= Supplied records =
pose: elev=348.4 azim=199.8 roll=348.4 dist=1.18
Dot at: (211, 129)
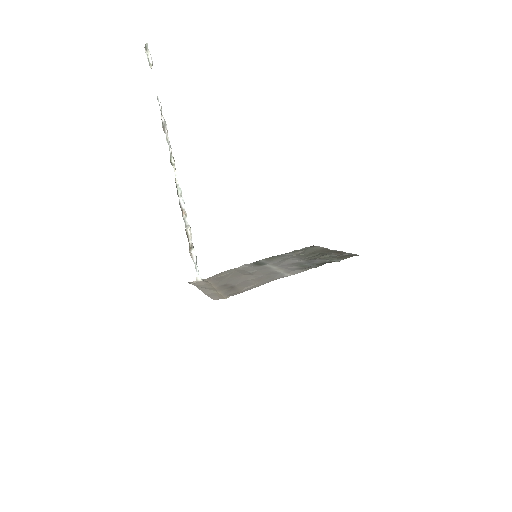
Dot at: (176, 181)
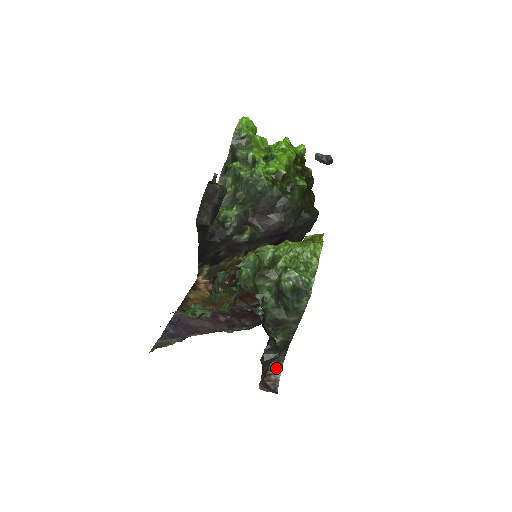
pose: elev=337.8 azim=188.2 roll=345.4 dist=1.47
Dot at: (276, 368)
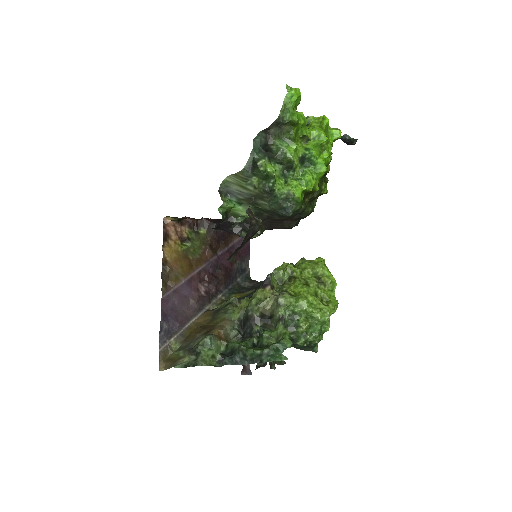
Dot at: occluded
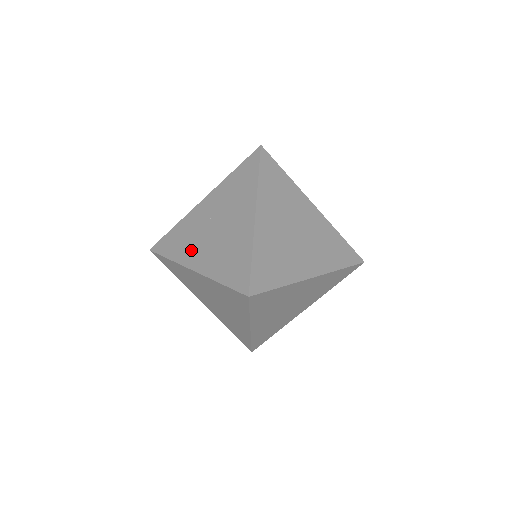
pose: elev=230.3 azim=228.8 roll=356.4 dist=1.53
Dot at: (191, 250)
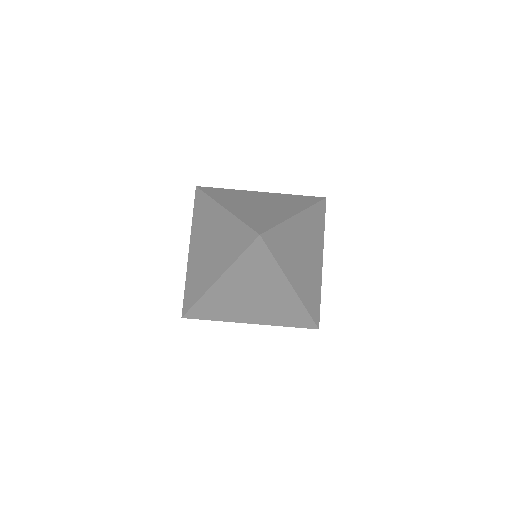
Dot at: (206, 275)
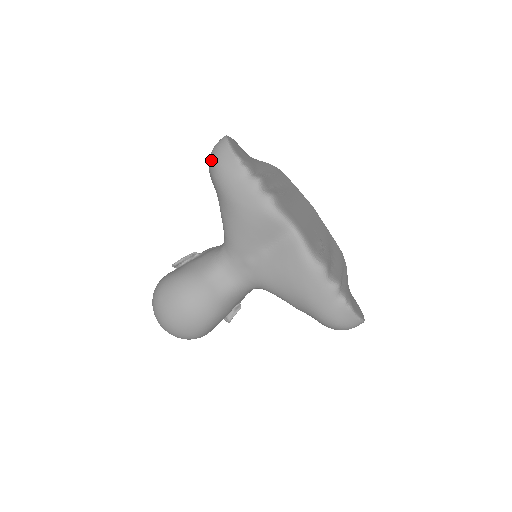
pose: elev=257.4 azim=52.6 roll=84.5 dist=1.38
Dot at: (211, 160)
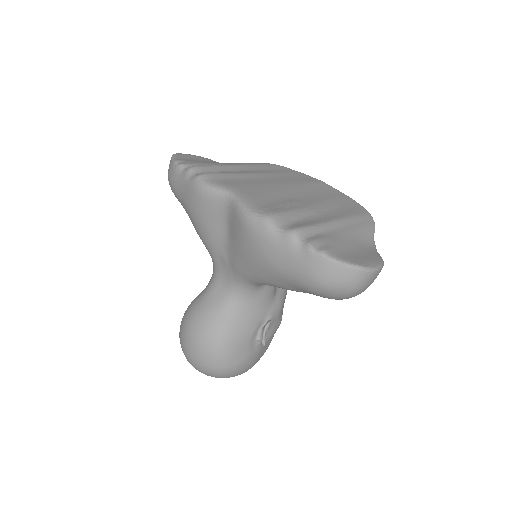
Dot at: occluded
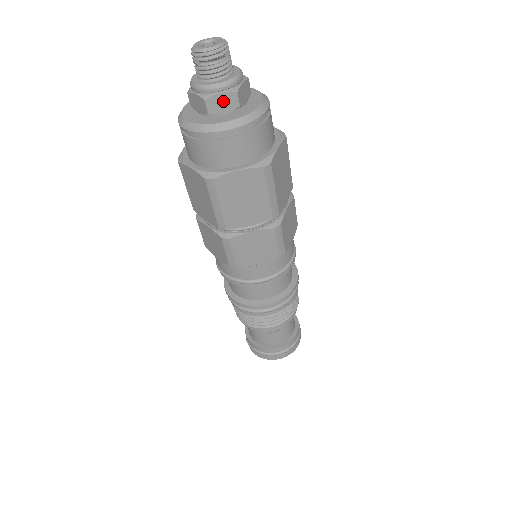
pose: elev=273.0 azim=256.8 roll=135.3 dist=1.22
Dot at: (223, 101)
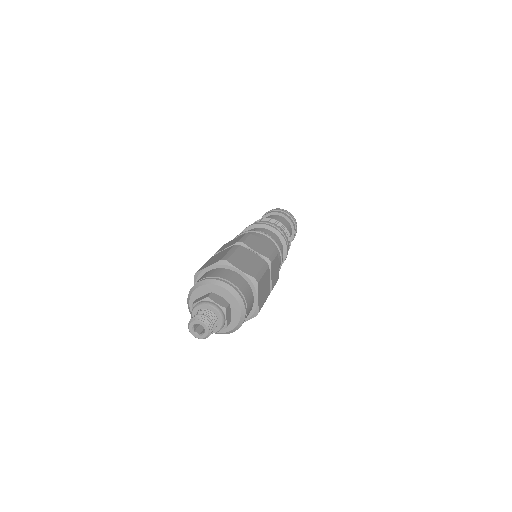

= Requirements =
Copy out the entire listing again, putting "distance" in place of every "dist" and changing nothing else. Leave out the pictures.

= Written solution =
pose: elev=348.4 azim=199.8 roll=348.4 distance=1.18
Dot at: (211, 129)
Dot at: (176, 181)
pose: elev=337.8 azim=188.2 roll=345.4 distance=1.47
Dot at: (276, 368)
Dot at: occluded
pose: elev=230.3 azim=228.8 roll=356.4 distance=1.53
Dot at: (191, 250)
Dot at: (206, 275)
pose: elev=257.4 azim=52.6 roll=84.5 distance=1.38
Dot at: (211, 160)
Dot at: occluded
pose: elev=273.0 azim=256.8 roll=135.3 distance=1.22
Dot at: (223, 101)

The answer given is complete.